Et elle explique simplement son travail, une prouesse technique mais qui n’a qu’un rapport très lointain avec la chirurgie esthétique, c’est beaucoup plus important, c’est plus essentiel, c’est permettre de continuer à vivre normalement et c’est énorme !

«Cela n’a rien à voir avec la chirurgie esthétique […], on parle de gens qui ne peuvent pas sortir dans la rue parce qu’il leur manque la moitié du visage. [L’objectif est :] Je voudrais juste que mes patients passent inaperçus.”» Ou encore : «Je suis incapable de savoir ce que veulent mes patients. Ce que je sais, c’est ce que l’on est capable de leur proposer.» La voilà pédagogique : «On peut redonner une fonction. A des gens à qui on a enlevé la moitié de la langue, on va la reconstruire, et ils vont reparler. A d’autres, on va leur rebâtir une mâchoire, ils vont pouvoir manger. Mais aussi redonner un visage. Pour être reconnu comme un être humain, il faut avoir quelque chose qui ressemble à une bouche, à un nez, à des yeux. Il faut ressembler à quelqu’un. Ou à tout le monde.»

Puis elle touche l’essence des choses par l’humilité, par l’humanité dans ce qu’elle a de fragile, d’éphémère, de tragique et pourtant de beau. C’est la vie, notre vie :

«Vous savez, la modestie s’impose. Quand on a commencé dans notre service à opérer des patients cancéreux, un des chirurgiens nous disait : “Vous avez le sentiment d’avoir sauvé une vie. Souvenez-vous qu’en fait vous ne l’avez que prolongée.” Finalement, on ne sauve rien du tout.» Chloé Bertolus est ainsi, dans le faire. «A un curé avec qui je discutais, j’expliquais que certains soirs, avec certains patients qui ne vont pas bien du tout, on est là, sur le pas de la porte de leur chambre, et on se dit : “Pourquoi ?” C’est le grand pourquoi, le pourquoi de la vanité de l’existence. Pourquoi en passer par là, alors que l’on va tous mourir un jour ?»
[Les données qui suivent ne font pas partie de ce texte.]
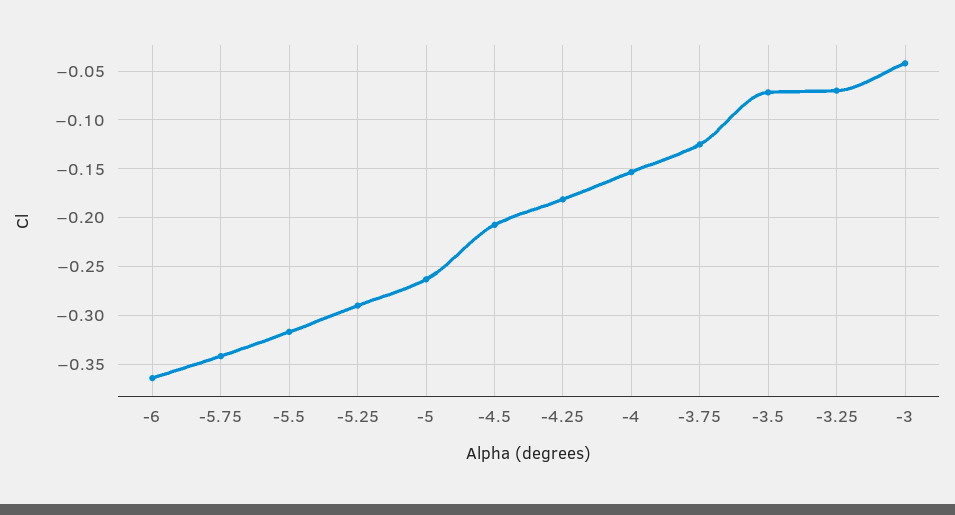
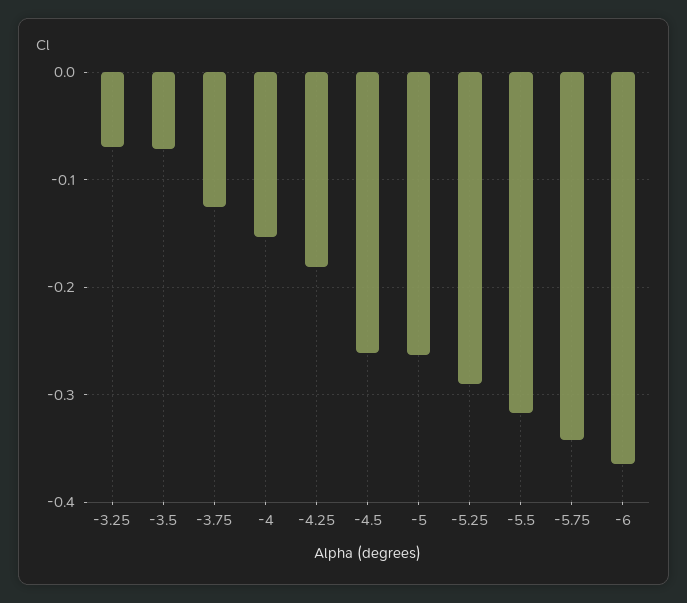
  {
    "-6": -0.36,
    "-5.75": -0.34,
    "-5.5": -0.32,
    "-5.25": -0.29,
    "-5": -0.26,
-   "-4.5": -0.21,
+   "-4.5": -0.26,
    "-4.25": -0.18,
    "-4": -0.15,
    "-3.75": -0.12,
    "-3.5": -0.07,
-   "-3.25": -0.07,
+   "-3.25": -0.07
-   "-3": -0.04
  }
Et l’article finit avec un retour sur la terre des comptables et la difficile équation des hôpitaux d’aujourd’hui :

« De son bureau, vient de sortir le DRH de l’hôpital. On leur a supprimé un des trois blocs opératoires : «L’hôpital, c’est rude. Mais j’ai toujours entendu que les hôpitaux étaient au bord de l’implosion. On a créé chez nous un sentiment étrange à force de nous répéter que l’on coûtait cher. […] Maintenant, comme cheffe de service, je dois mener d’autres combats.»
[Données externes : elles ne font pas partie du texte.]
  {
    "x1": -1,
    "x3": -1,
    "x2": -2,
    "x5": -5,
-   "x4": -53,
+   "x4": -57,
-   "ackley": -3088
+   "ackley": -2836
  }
Les médecins sont bien sûr comme les autres communauté des humains, très divers. Certains font leur travail consciencieusement et restent très fonctionnels, les remplacer par des robots ne sera pas une grande perte.
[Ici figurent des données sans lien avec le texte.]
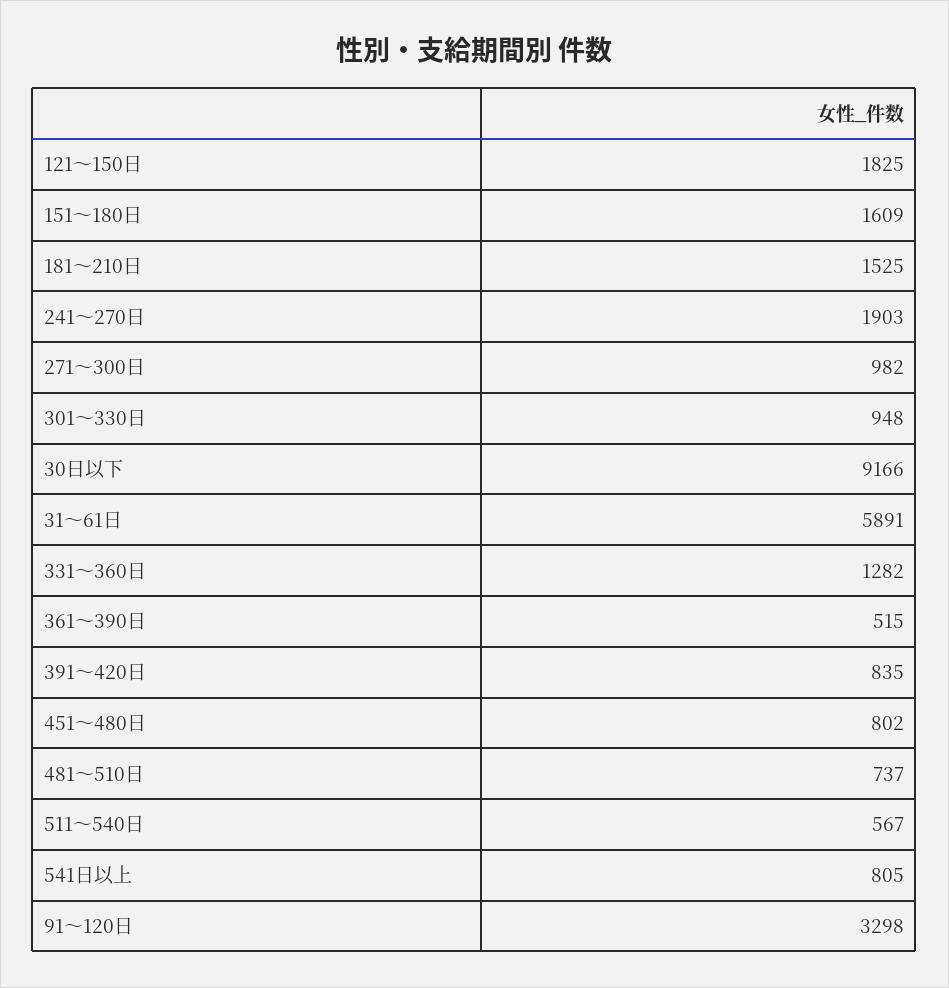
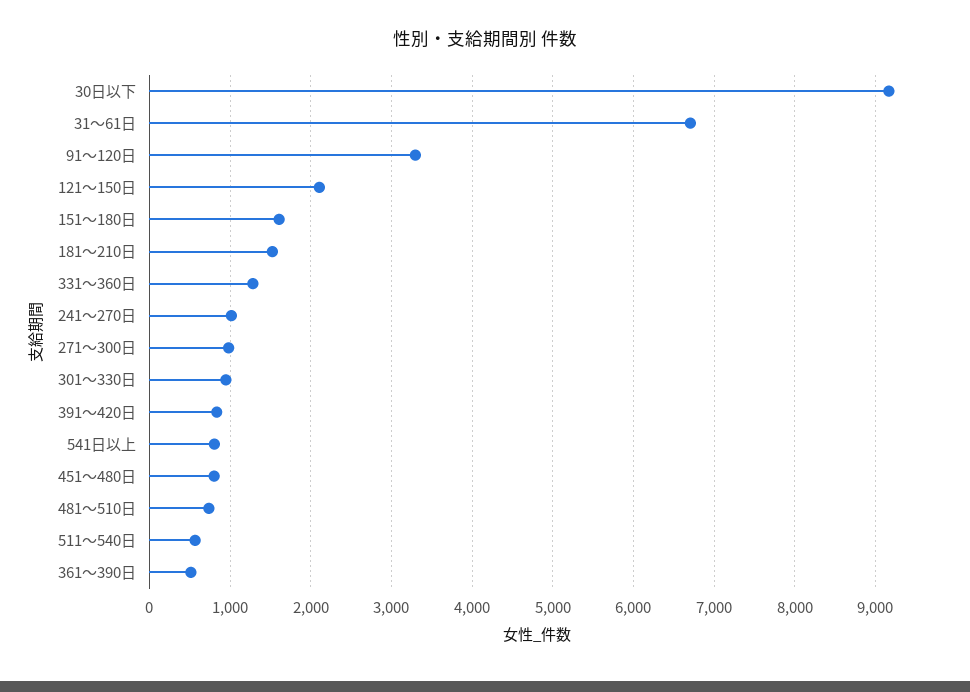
  {
-   "121～150日": 1825,
+   "121～150日": 2100,
    "151～180日": 1609,
    "181～210日": 1525,
-   "241～270日": 1903,
+   "241～270日": 1000,
    "271～300日": 982,
    "301～330日": 948,
    "30日以下": 9166,
-   "31～61日": 5891,
+   "31～61日": 6700,
    "331～360日": 1282,
    "361～390日": 515,
    "391～420日": 835,
    "451～480日": 802,
    "481～510日": 737,
    "511～540日": 567,
    "541日以上": 805,
    "91～120日": 3298
  }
D’autres sont pleins d’assurances, du moins veulent apparaître comme tels. Il existe aussi des professeurs qui se parent de leur titres pour asséner des affirmations, les écrire dans des livres en faisant croire qu’il s’agit de connaissances scientifiques, alors que ce ne sont souvent que des croyances. Bien sûr la médecine a fait de grand progrès, mais l’étendue de ce que l’on ne sait pas est toujours beaucoup plus important que ce que l’on sait. Ici aussi le contraire de la connaissance n’est pas l’ignorance, mais les certitudes.  

Et puis il en est qui comme Chloé Bertolus, font un travail admirable tout en restant dans l’humilité, dans l’humanité et dans le service à l’égard de ceux qu’ils essayent de soigner, avec ce qu’ils savent. Pour ma part, je ne fais confiance qu’aux médecins humbles, c’est à dire qui n’expriment pas trop de certitudes.